Je reviens à mes propos liminaires : les exemples américains et chinois montrent bien qu'il n'y a pas de développements technologiques importants endogènes sans l'intervention massive de l'État. Mais aujourd'hui, l'Europe et la France ne sont pas du tout dans cette optique, à part quelques petites enclaves, par exemple la direction générale de l'armement (DGA) pour notre pays. L'Europe se concentre sur la régulation et l'accompagnement des entreprises, sans intervention. D'une certaine manière, nous pensons qu'il faut laisser éclore le génie de chacun et que, miraculeusement, peut-être par les lois magiques du marché, nous parviendrons à une situation optimale.

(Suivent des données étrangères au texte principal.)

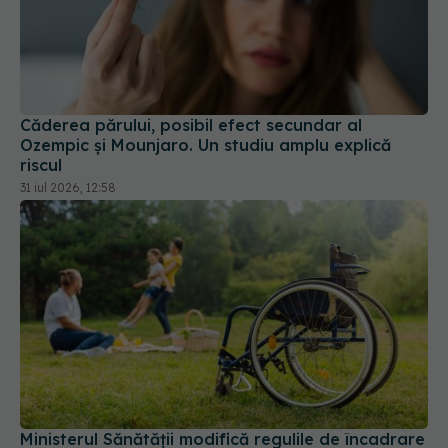
Căderea părului, posibil efect secundar al
Ozempic și Mounjaro. Un studiu amplu explică
riscul
31 iul 2026, 12:58
Ministerul Sănătății modifică regulile de încadrare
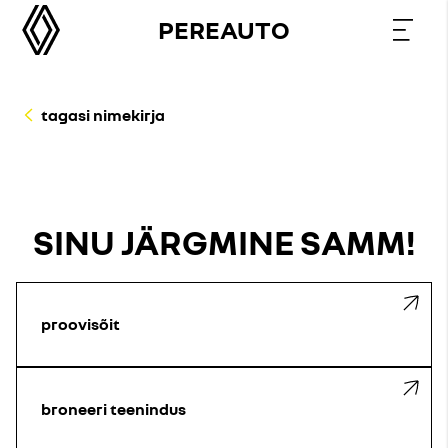
PEREAUTO
tagasi nimekirja
SINU JÄRGMINE SAMM!
proovisõit
broneeri teenindus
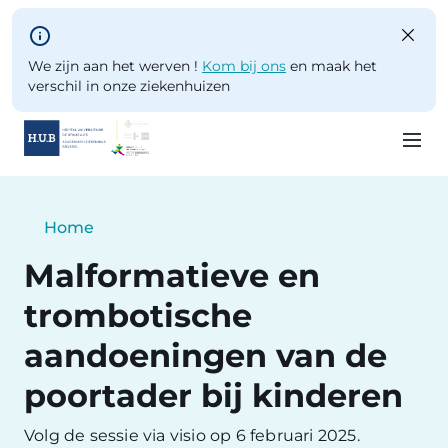
Skip to main content
We zijn aan het werven !
Kom bij ons
en maak het
verschil in onze ziekenhuizen
Skip
to
Breadcrumb
Home
main
Current:
content
Malformatieve en
trombotische
aandoeningen van de
poortader bij kinderen
Volg de sessie via visio op 6 februari 2025.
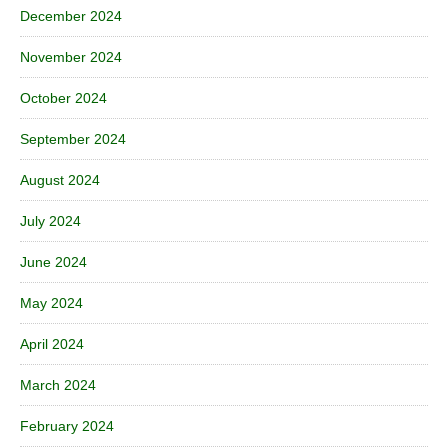
December 2024
November 2024
October 2024
September 2024
August 2024
July 2024
June 2024
May 2024
April 2024
March 2024
February 2024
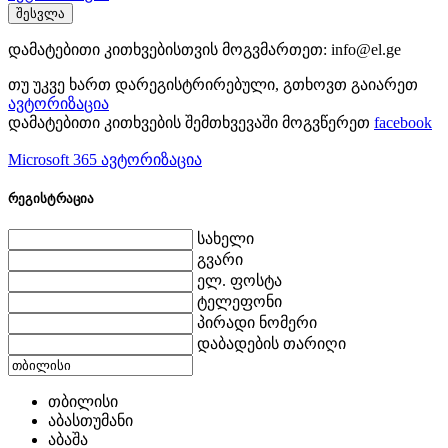
შესვლა
დამატებითი კითხვებისთვის მოგვმართეთ:
info@el.ge
თუ უკვე ხართ დარეგისტრირებული, გთხოვთ გაიარეთ
ავტორიზაცია
დამატებითი კითხვების შემთხვევაში მოგვწერეთ
facebook
Microsoft 365 ავტორიზაცია
რეგისტრაცია
სახელი
გვარი
ელ. ფოსტა
ტელეფონი
პირადი ნომერი
დაბადების თარიღი
თბილისი
აბასთუმანი
აბაშა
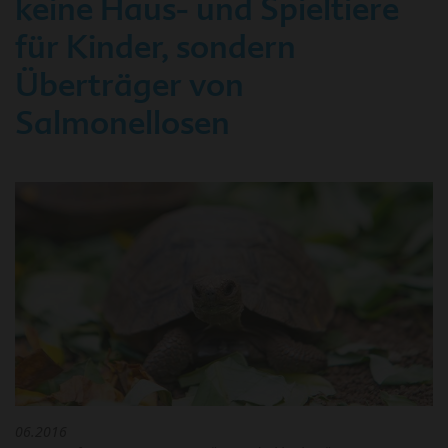
keine Haus- und Spieltiere
für Kinder, sondern
Überträger von
Salmonellosen
06.2016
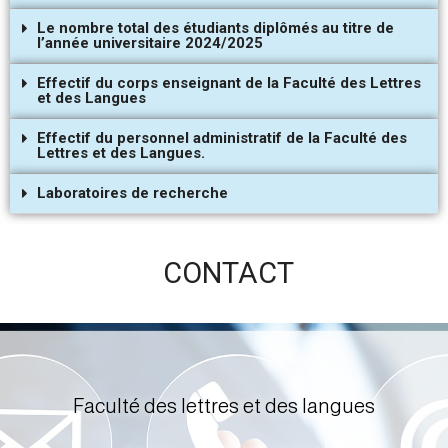
Le nombre total des étudiants diplômés au titre de
l’année universitaire 2024/2025
Effectif du corps enseignant de la Faculté des Lettres
et des Langues
Effectif du personnel administratif de la Faculté des
Lettres et des Langues.
Laboratoires de recherche
CONTACT
Faculté des lettres et des langues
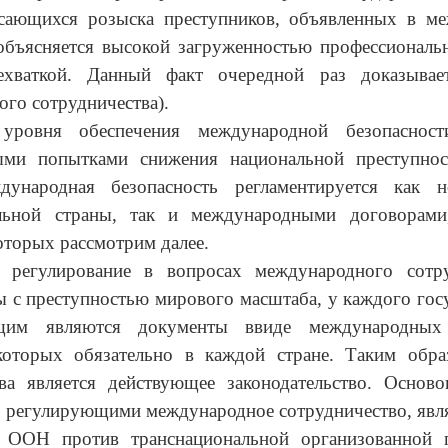
асающихся розыска преступников, объявленных в м
объясняется высокой загруженностью профессиональ
хваткой. Данный факт очередной раз доказывае
го сотрудничества).
уровня обеспечения международной безопасност
ыми попытками снижения национальной преступно
дународная безопасность регламентируется как 
льной страны, так и международными договорами
оторых рассмотрим далее.
 регулирование в вопросах международного сотру
 с преступностью мирового масштаба, у каждого госу
щим являются документы ввиде международных 
которых обязательно в каждой стране. Таким обра
тва является действующее законодательство. Основ
 регулирующими международное сотрудничество, явл
 ООН против транснациональной организованной п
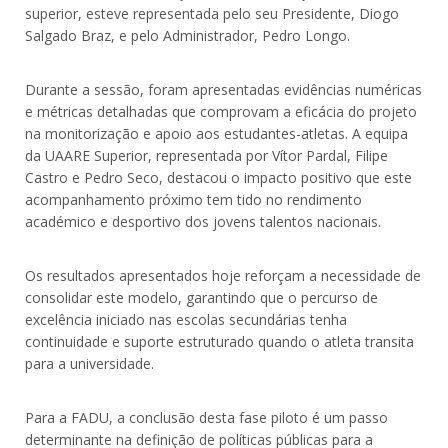
superior, esteve representada pelo seu Presidente, Diogo
Salgado Braz, e pelo Administrador, Pedro Longo.
Durante a sessão, foram apresentadas evidências numéricas
e métricas detalhadas que comprovam a eficácia do projeto
na monitorização e apoio aos estudantes-atletas. A equipa
da UAARE Superior, representada por Vítor Pardal, Filipe
Castro e Pedro Seco, destacou o impacto positivo que este
acompanhamento próximo tem tido no rendimento
académico e desportivo dos jovens talentos nacionais.
Os resultados apresentados hoje reforçam a necessidade de
consolidar este modelo, garantindo que o percurso de
excelência iniciado nas escolas secundárias tenha
continuidade e suporte estruturado quando o atleta transita
para a universidade.
Para a FADU, a conclusão desta fase piloto é um passo
determinante na definição de políticas públicas para a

Ce pari peut se défendre mais, pour l'heure, les grands modèles qui ont fonctionné, aux États-Unis ou en Chine, se sont appuyés sur une économie planifiée. J'insiste vraiment : cessons de croire le mythe des États-Unis libéraux, qui fonctionne certes très bien en termes de propagande internationale : dans les faits, il s'agit d'une économie planifiée, selon des modalités qui ont certes évolué au fil du temps.

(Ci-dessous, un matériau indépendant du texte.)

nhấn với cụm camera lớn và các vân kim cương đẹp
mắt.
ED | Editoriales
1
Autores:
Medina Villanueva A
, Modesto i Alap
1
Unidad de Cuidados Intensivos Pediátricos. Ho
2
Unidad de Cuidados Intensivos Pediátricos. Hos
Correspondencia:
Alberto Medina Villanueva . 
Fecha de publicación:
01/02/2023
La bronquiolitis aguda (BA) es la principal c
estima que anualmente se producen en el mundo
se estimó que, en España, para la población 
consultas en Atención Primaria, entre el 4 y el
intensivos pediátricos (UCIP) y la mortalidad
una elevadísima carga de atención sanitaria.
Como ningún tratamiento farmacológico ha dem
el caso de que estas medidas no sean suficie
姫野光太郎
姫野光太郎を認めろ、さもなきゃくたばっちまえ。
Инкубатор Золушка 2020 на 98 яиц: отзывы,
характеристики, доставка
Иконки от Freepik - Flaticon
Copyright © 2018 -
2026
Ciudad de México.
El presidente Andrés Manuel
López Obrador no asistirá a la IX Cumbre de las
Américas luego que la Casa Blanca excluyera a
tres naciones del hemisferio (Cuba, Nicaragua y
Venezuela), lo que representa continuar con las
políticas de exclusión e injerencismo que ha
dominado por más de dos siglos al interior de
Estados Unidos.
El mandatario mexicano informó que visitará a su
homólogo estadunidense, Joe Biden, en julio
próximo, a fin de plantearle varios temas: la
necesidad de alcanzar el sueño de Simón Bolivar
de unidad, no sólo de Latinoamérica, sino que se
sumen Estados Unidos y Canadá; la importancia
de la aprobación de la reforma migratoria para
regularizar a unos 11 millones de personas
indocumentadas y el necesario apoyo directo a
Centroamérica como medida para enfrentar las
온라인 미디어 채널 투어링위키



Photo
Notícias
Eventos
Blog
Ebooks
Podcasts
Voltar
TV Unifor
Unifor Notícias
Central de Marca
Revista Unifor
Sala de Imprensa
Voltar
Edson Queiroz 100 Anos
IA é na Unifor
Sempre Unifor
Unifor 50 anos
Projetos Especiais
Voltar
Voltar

Si le but de la France et de l'Europe consiste à développer une capacité endogène majeure à même de faire de nous des leaders en matière de technologies numériques, de façon indépendante des acteurs états-uniens ou chinois, j'ai le regret de constater que nous faisons fausse route pour le moment. Nous nous trompons. Si nous voulons nous diriger dans une autre direction, il faut dans ce cas indiquer laquelle nous voulons suivre.